17日、記者会見するロシアのラブロフ外相=モスクワ(タス=共同)

 【モスクワ共同】ロシアのラブロフ外相は17日の記者会見で、プーチン大統領の北方領土訪問に抗議した高市早苗首相らに反発し、武藤顕駐ロシア大使をロシア外務省に呼び出していると明らかにした。ラブロフ氏や外交筋によると、武藤氏はこれまで要請に応じていない。

 ラブロフ氏によると、日本大使館側は、14日と17日にはロシア外務省に行けないとし、明快な理由の説明はなかった。ラブロフ氏は「プーチン氏がロシア領内の地域を訪問できないという(日本側の)発言は到底容認できない」とした。
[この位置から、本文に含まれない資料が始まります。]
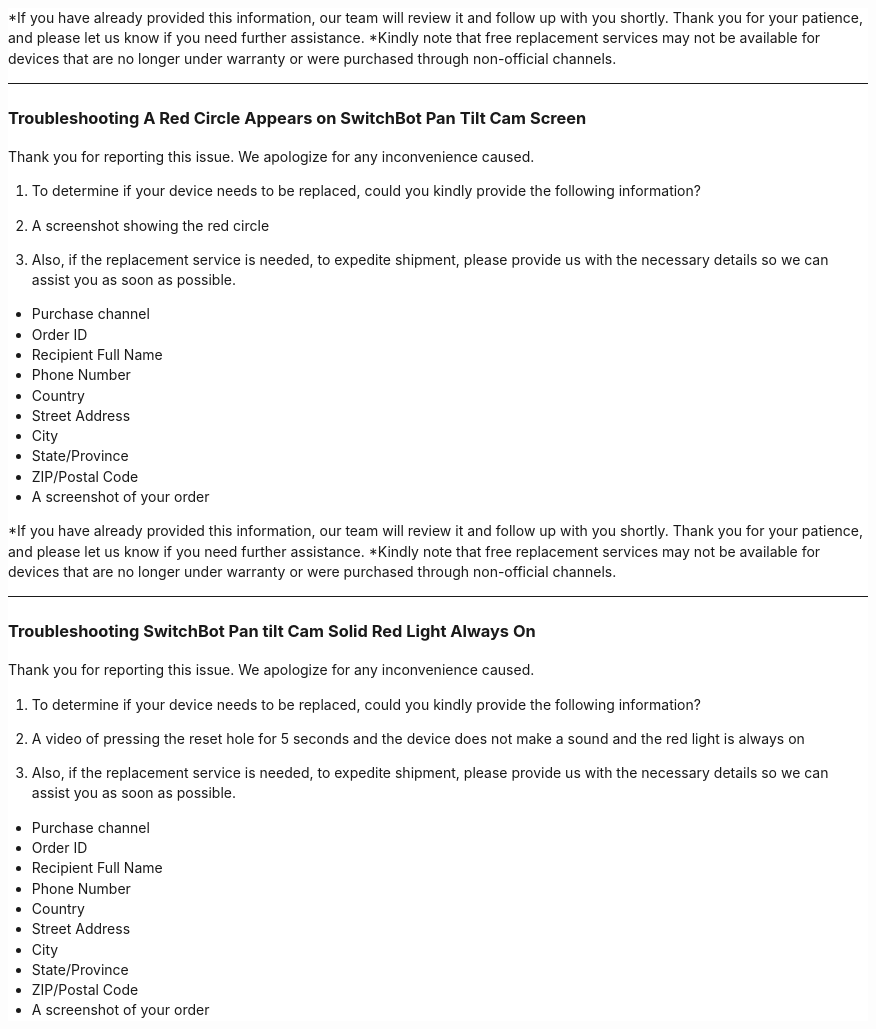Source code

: *If you have already provided this information, our team will review it and follow up with you shortly. Thank you for your patience, and please let us know if you need further assistance. *Kindly note that free replacement services may not be available for devices that are no longer under warranty or were purchased through non-official channels.


---
### Troubleshooting A Red Circle Appears on SwitchBot Pan Tilt Cam Screen

Thank you for reporting this issue. 
We apologize for any inconvenience caused.
1. To determine if your device needs to be replaced, could you kindly provide the following information?
  1. A screenshot showing the red circle

2. Also, if the replacement service is needed, to expedite shipment, please provide us with the necessary details so we can assist you as soon as possible.
- Purchase channel
- Order ID
- Recipient Full Name
- Phone Number
- Country
- Street Address
- City
- State/Province
- ZIP/Postal Code
- A screenshot of your order

*If you have already provided this information, our team will review it and follow up with you shortly. Thank you for your patience, and please let us know if you need further assistance. *Kindly note that free replacement services may not be available for devices that are no longer under warranty or were purchased through non-official channels.


---
### Troubleshooting SwitchBot Pan tilt Cam Solid Red Light Always On

Thank you for reporting this issue. 
We apologize for any inconvenience caused.
1. To determine if your device needs to be replaced, could you kindly provide the following information?
  1. A video of pressing the reset hole for 5 seconds and the device does not make a sound and the red light is always on

2. Also, if the replacement service is needed, to expedite shipment, please provide us with the necessary details so we can assist you as soon as possible.
- Purchase channel
- Order ID
- Recipient Full Name
- Phone Number
- Country
- Street Address
- City
- State/Province
- ZIP/Postal Code
- A screenshot of your order
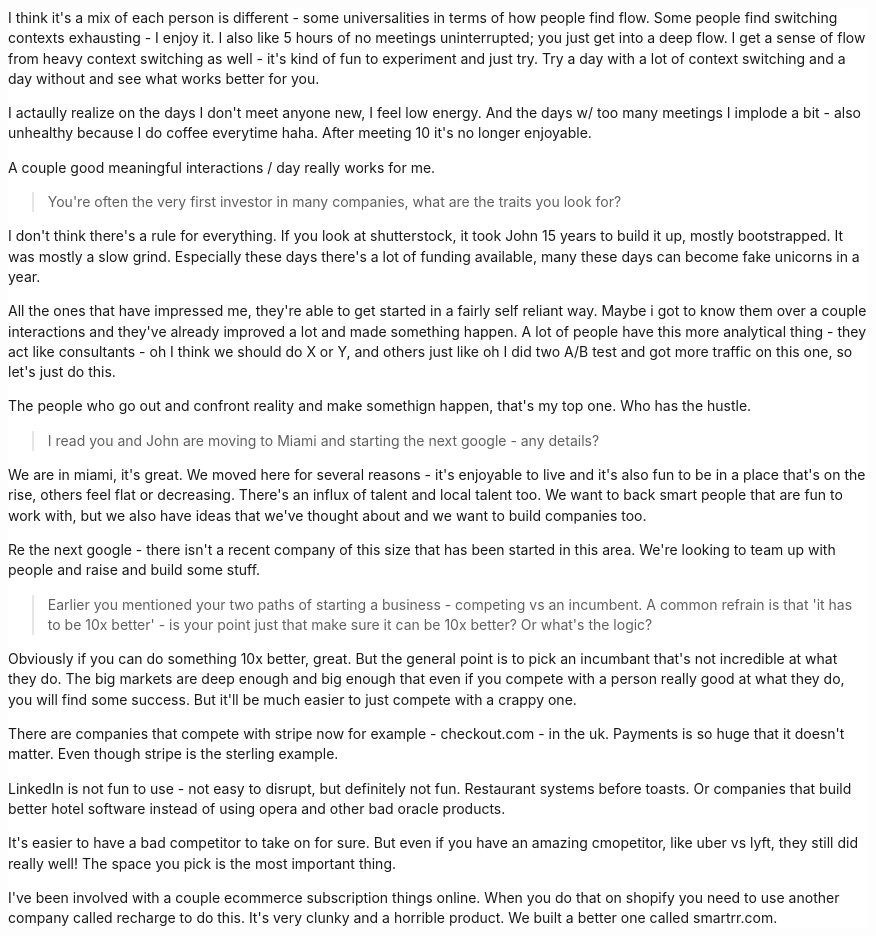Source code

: I think it's a mix of each person is different - some universalities in terms of how people find flow. Some people find switching contexts exhausting - I enjoy it. I also like 5 hours of no meetings uninterrupted; you just get into a deep flow. I get a sense of flow from heavy context switching as well - it's kind of fun to experiment and just try. Try a day with a lot of context switching and a day without and see what works better for you.

I actaully realize on the days I don't meet anyone new, I feel low energy. And the days w/ too many meetings I implode a bit - also unhealthy because I do coffee everytime haha. After meeting 10 it's no longer enjoyable.

A couple good meaningful interactions / day really works for me.

> You're often the very first investor in many companies, what are the traits you look for?

I don't think there's a rule for everything. If you look at shutterstock, it took John 15 years to build it up, mostly bootstrapped. It was mostly a slow grind. Especially these days there's a lot of funding available, many these days can become fake unicorns in a year.

All the ones that have impressed me, they're able to get started in a fairly self reliant way. Maybe i got to know them over a couple interactions and they've already improved a lot and made something happen. A lot of people have this more analytical thing - they act like consultants - oh I think we should do X or Y, and others just like oh I did two A/B test and got more traffic on this one, so let's just do this.

The people who go out and confront reality and make somethign happen, that's my top one. Who has the hustle.

> I read you and John are moving to Miami and starting the next google - any details?

We are in miami, it's great. We moved here for several reasons - it's enjoyable to live and it's also fun to be in a place that's on the rise, others feel flat or decreasing. There's an influx of talent and local talent too. We want to back smart people that are fun to work with, but we also have ideas that we've thought about and we want to build companies too.

Re the next google - there isn't a recent company of this size that has been started in this area. We're looking to team up with people and raise and build some stuff.

> Earlier you mentioned your two paths of starting a business - competing vs an incumbent. A common refrain is that 'it has to be 10x better' - is your point just that make sure it can be 10x better? Or what's the logic?

Obviously if you can do something 10x better, great. But the general point is to pick an incumbant that's not incredible at what they do. The big markets are deep enough and big enough that even if you compete with a person really good at what they do, you will find some success. But it'll be much easier to just compete with a crappy one.

There are companies that compete with stripe now for example - checkout.com - in the uk. Payments is so huge that it doesn't matter. Even though stripe is the sterling example.

LinkedIn is not fun to use - not easy to disrupt, but definitely not fun. Restaurant systems before toasts. Or companies that build better hotel software instead of using opera and other bad oracle products.

It's easier to have a bad competitor to take on for sure. But even if you have an amazing cmopetitor, like uber vs lyft, they still did really well! The space you pick is the most important thing.

I've been involved with a couple ecommerce subscription things online. When you do that on shopify you need to use another company called recharge to do this. It's very clunky and a horrible product. We built a better one called smartrr.com.
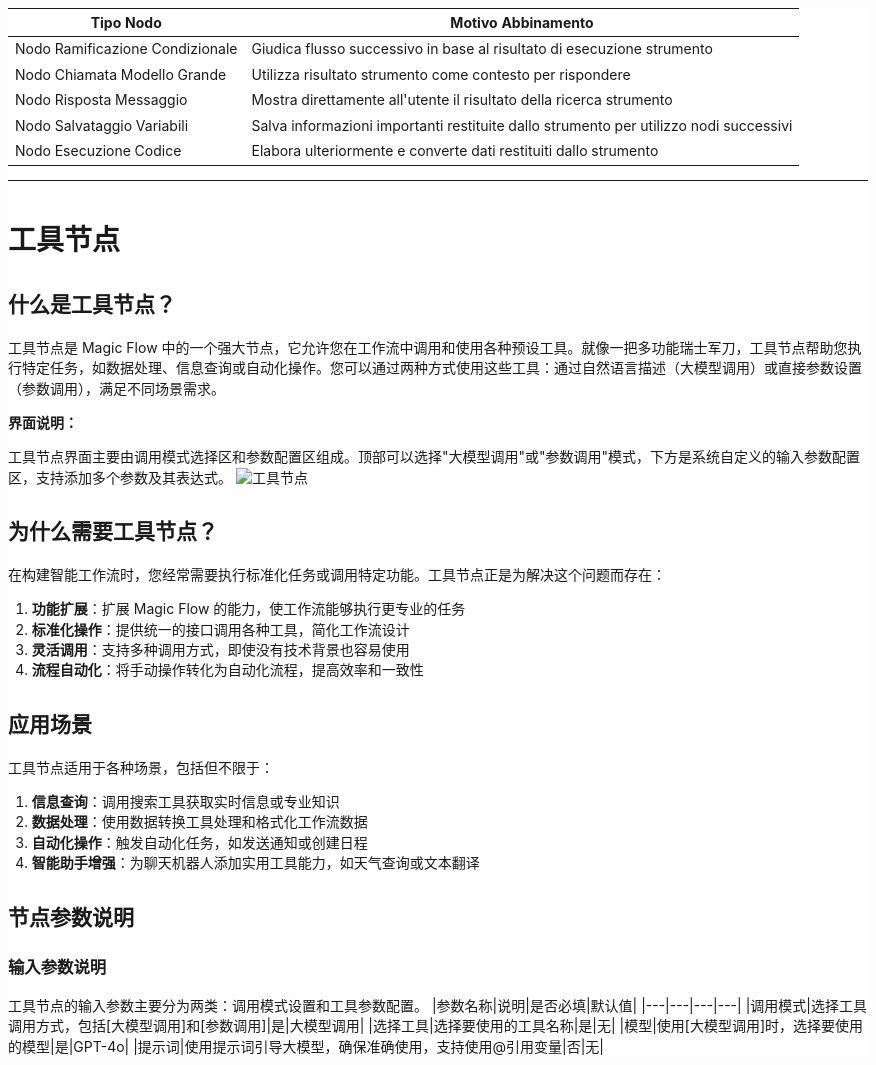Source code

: |Tipo Nodo|Motivo Abbinamento|
|---|---|
|Nodo Ramificazione Condizionale|Giudica flusso successivo in base al risultato di esecuzione strumento|
|Nodo Chiamata Modello Grande|Utilizza risultato strumento come contesto per rispondere|
|Nodo Risposta Messaggio|Mostra direttamente all'utente il risultato della ricerca strumento|
|Nodo Salvataggio Variabili|Salva informazioni importanti restituite dallo strumento per utilizzo nodi successivi|
|Nodo Esecuzione Codice|Elabora ulteriormente e converte dati restituiti dallo strumento|

---

# 工具节点

## 什么是工具节点？
工具节点是 Magic Flow 中的一个强大节点，它允许您在工作流中调用和使用各种预设工具。就像一把多功能瑞士军刀，工具节点帮助您执行特定任务，如数据处理、信息查询或自动化操作。您可以通过两种方式使用这些工具：通过自然语言描述（大模型调用）或直接参数设置（参数调用），满足不同场景需求。

**界面说明：**

工具节点界面主要由调用模式选择区和参数配置区组成。顶部可以选择"大模型调用"或"参数调用"模式，下方是系统自定义的输入参数配置区，支持添加多个参数及其表达式。
![工具节点](https://cdn.letsmagic.cn/static/img/Tool.png)

## 为什么需要工具节点？
在构建智能工作流时，您经常需要执行标准化任务或调用特定功能。工具节点正是为解决这个问题而存在：
1. **功能扩展**：扩展 Magic Flow 的能力，使工作流能够执行更专业的任务
2. **标准化操作**：提供统一的接口调用各种工具，简化工作流设计
3. **灵活调用**：支持多种调用方式，即使没有技术背景也容易使用
4. **流程自动化**：将手动操作转化为自动化流程，提高效率和一致性

## 应用场景
工具节点适用于各种场景，包括但不限于：
1. **信息查询**：调用搜索工具获取实时信息或专业知识
2. **数据处理**：使用数据转换工具处理和格式化工作流数据
3. **自动化操作**：触发自动化任务，如发送通知或创建日程
4. **智能助手增强**：为聊天机器人添加实用工具能力，如天气查询或文本翻译

## 节点参数说明
### 输入参数说明
工具节点的输入参数主要分为两类：调用模式设置和工具参数配置。
|参数名称|说明|是否必填|默认值|
|---|---|---|---|
|调用模式|选择工具调用方式，包括[大模型调用]和[参数调用]|是|大模型调用|
|选择工具|选择要使用的工具名称|是|无|
|模型|使用[大模型调用]时，选择要使用的模型|是|GPT-4o|
|提示词|使用提示词引导大模型，确保准确使用，支持使用@引用变量|否|无|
日本側が要請に応じれば、プーチン氏の択捉島訪問を巡る日本政府の対応について話す予定だと述べた。

 在ロシア日本大使館の担当者は「外交上のやりとりになるため、呼び出しの有無や、応じるかどうかも含めて回答できない」と話した。

 プーチン氏が択捉島を訪れた13日、高市氏は「強く抗議する。断じて許容できない」と発言。茂木敏充外相はノズドレフ駐日ロシア大使を外務省に呼び、抗議したと明らかにしていた。